Exercise objective: Put the lines below into a numbered list, skipping any blank lines and leaving the pictures out.

* BEGIN *

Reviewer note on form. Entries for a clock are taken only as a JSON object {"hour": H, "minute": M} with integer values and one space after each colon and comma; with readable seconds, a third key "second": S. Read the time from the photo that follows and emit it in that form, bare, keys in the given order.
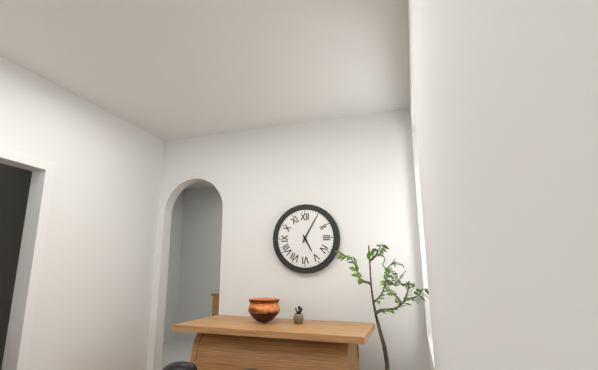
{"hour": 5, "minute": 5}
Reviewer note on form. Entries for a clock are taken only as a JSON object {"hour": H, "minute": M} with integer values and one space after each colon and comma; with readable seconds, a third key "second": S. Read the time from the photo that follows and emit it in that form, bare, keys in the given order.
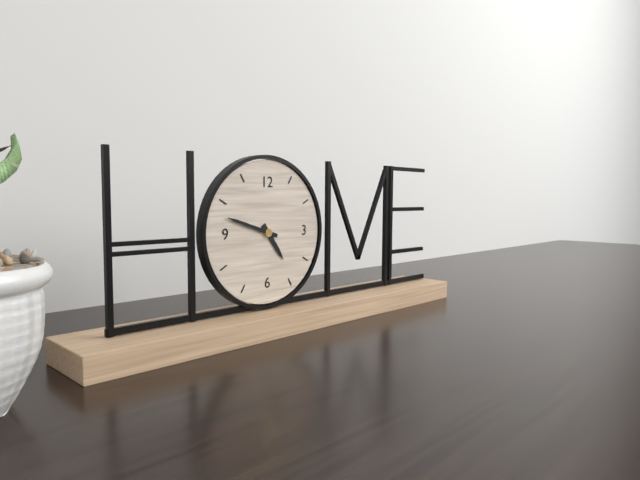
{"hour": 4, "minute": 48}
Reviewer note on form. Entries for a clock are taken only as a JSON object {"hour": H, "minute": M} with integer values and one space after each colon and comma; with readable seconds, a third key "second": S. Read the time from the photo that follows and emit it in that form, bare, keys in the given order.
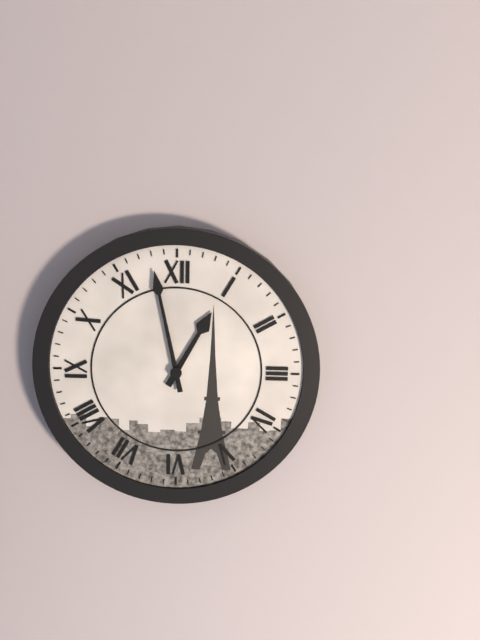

* END *

Correct result:
1. Reviewer note on form. Entries for a clock are taken only as a JSON object {"hour": H, "minute": M} with integer values and one space after each colon and comma; with readable seconds, a third key "second": S. Read the time from the photo that follows and emit it in that form, bare, keys in the given order.
2. {"hour": 5, "minute": 5}
3. Reviewer note on form. Entries for a clock are taken only as a JSON object {"hour": H, "minute": M} with integer values and one space after each colon and comma; with readable seconds, a third key "second": S. Read the time from the photo that follows and emit it in that form, bare, keys in the given order.
4. {"hour": 4, "minute": 48}
5. Reviewer note on form. Entries for a clock are taken only as a JSON object {"hour": H, "minute": M} with integer values and one space after each colon and comma; with readable seconds, a third key "second": S. Read the time from the photo that follows and emit it in that form, bare, keys in the given order.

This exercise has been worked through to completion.